You see the parents brought a little piece of home with them, and with that little piece of home came the realization that actually being home was coming very soon. You’d think after 7 months of sleeping pads, twin mattresses on the floor, bunk beds with plastic over them, and lumpy hostel beds I’d be begging for my comfy queen sized bed and Tempur Pedic pillow. In fact, I would love to sleep in my own bed with my really great pillow, but when I picture myself there in my room, I can’t help thinking about how none of my new family will be sleeping next to me or in the next room. I can’t help thinking about how many miles will be between me and the people that I spent the last 9 months laughing and crying and learning and growing and breaking down and building up with. I can’t help thinking about how being in my bed means that all of this has come to an end.

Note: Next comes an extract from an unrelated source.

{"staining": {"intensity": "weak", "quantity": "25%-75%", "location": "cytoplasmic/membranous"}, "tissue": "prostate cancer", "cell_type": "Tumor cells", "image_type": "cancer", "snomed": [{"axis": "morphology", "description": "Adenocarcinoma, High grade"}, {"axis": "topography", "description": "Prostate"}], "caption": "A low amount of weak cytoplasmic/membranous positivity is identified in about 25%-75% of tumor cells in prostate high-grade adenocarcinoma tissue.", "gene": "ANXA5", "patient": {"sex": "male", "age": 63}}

Since saying goodbye to my parents and squad a little over a week ago, I’ve thought a lot about going home. And I’m torn between dreading it and yearning for it. I’m scared as hell for all of this to be over. I’m scared to go home to everything being the same way it was when I left nearly 7 months ago. I’m not the same. How do I go back to the place I couldn’t wait to get out of when it hasn’t changed with me? How do I go back to the place that I felt was sucking the life out of me after experiencing true life around the world? They say stay present, but how can I stay present when I know what’s coming has the ability to break me? I’m different, but what if home takes that from me? And yet, I’m counting down the days. I’m so excited for my next race to start. I can’t wait to see what home holds and what’s to come after home. I can’t help feeling exhausted from the past 7 months. I can’t help wishing I was with everyone who isn’t here. I can’t help dreaming about all that the future holds.

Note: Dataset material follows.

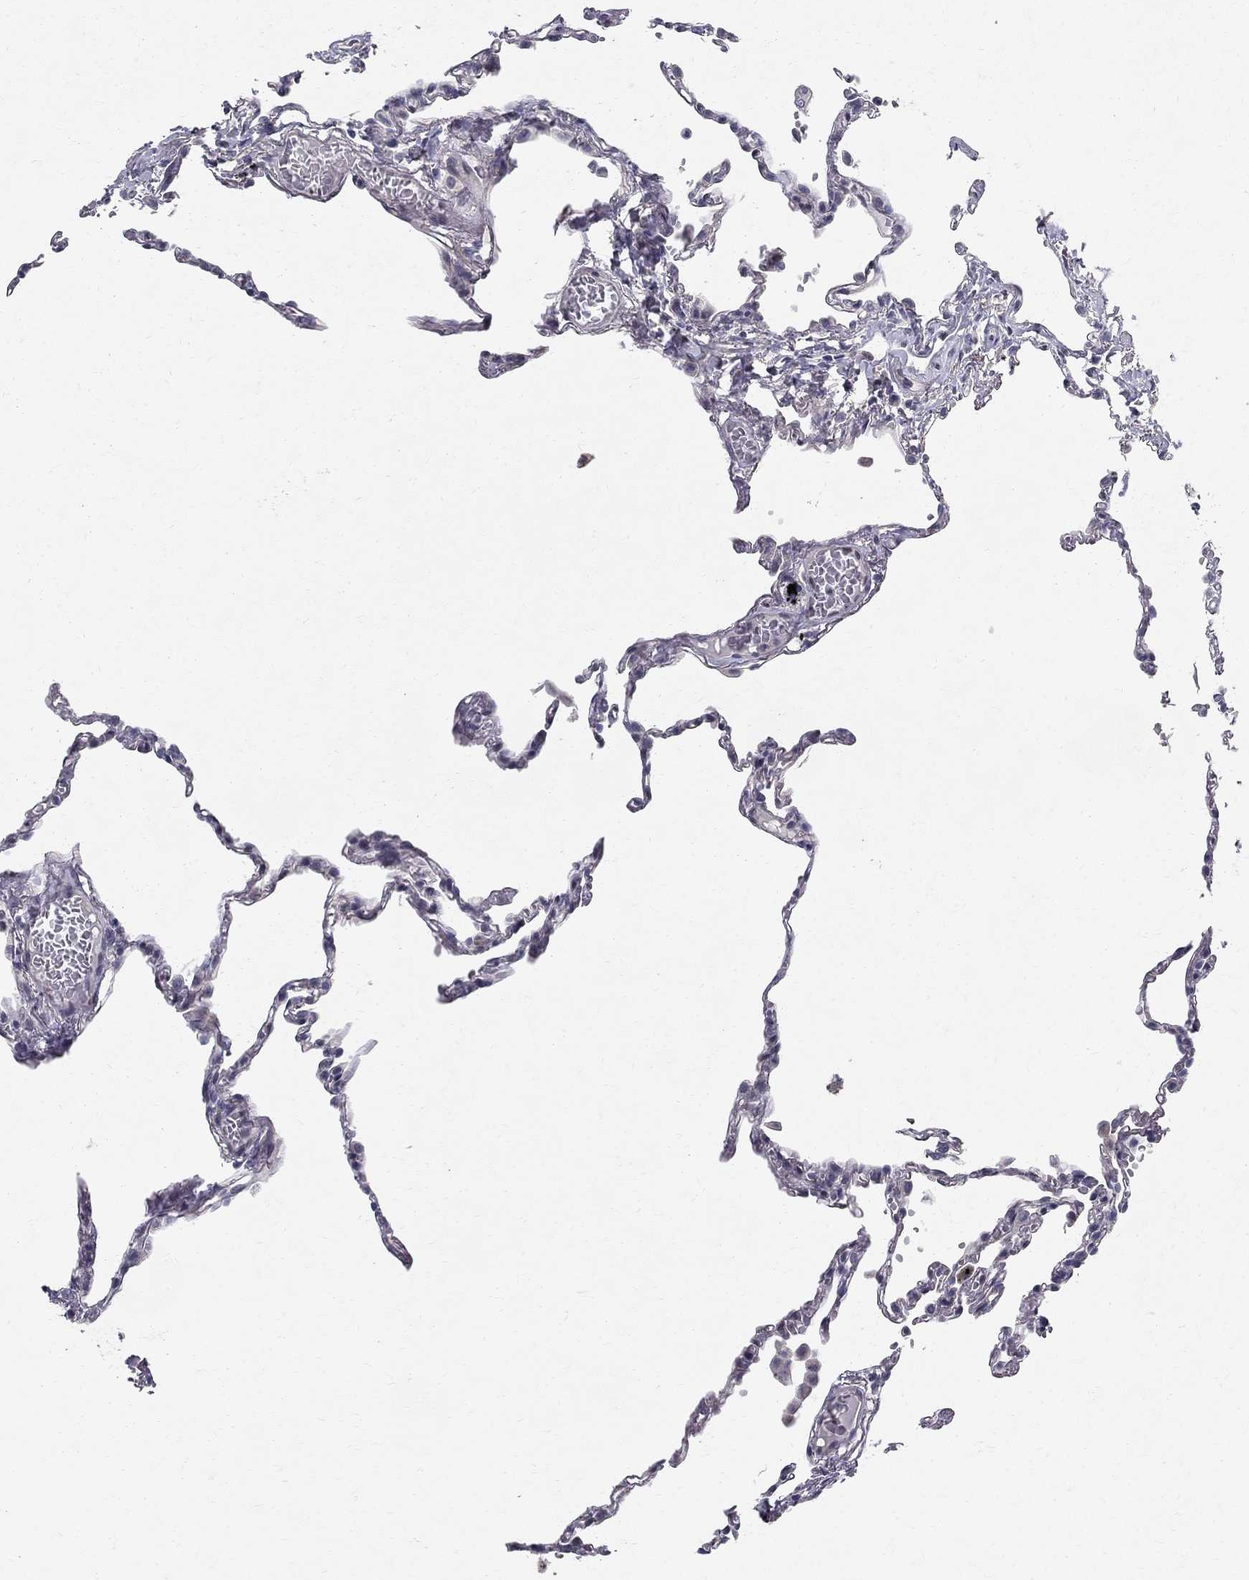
{"staining": {"intensity": "negative", "quantity": "none", "location": "none"}, "tissue": "lung", "cell_type": "Alveolar cells", "image_type": "normal", "snomed": [{"axis": "morphology", "description": "Normal tissue, NOS"}, {"axis": "topography", "description": "Lung"}], "caption": "High magnification brightfield microscopy of benign lung stained with DAB (brown) and counterstained with hematoxylin (blue): alveolar cells show no significant staining. (DAB (3,3'-diaminobenzidine) immunohistochemistry (IHC), high magnification).", "gene": "CLIC6", "patient": {"sex": "male", "age": 78}}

I’ve wrestled with these conflicting feelings about going home for the past week and it’s been nothing less of exhausting. But I’m done worrying about how I’m going to say my final goodbyes to my squad and obsessing over what the plane ride from Houston to Kansas City is going to be like without any of the people I traveled with the past 9 months on it. What I’ve realized is that the Lord is asking me to trust Him about going home the same way He asked me to trust Him a year ago when I sent in my application for The World Race Gap Year. It was about this time last year I started thinking about how I was going to say goodbye to my family and friends and get on a plane to the other side of the world by myself. What I’ve learned is that I wasn’t alone 7 months ago when I boarded that plane to the Philippines. Like He always is, the Lord was by my side, and like He always does, the Lord provided a family and friends for me to go on this journey with. So now He’s asking me to trust that He will be my side on that domestic flight and that He will continue to provide the family and friends I need for the next part of my journey. I would be lying if I said that I was at complete peace with going home in 2 months because the Lord told me to trust Him and everything will be alright. It’s still scary. But I can trust Him, so I will.

Until the time comes to board that final flight, I’m going to enjoy every last second of this crazy adventure. And I’m going to hold onto the promise that the Lord is trustworthy.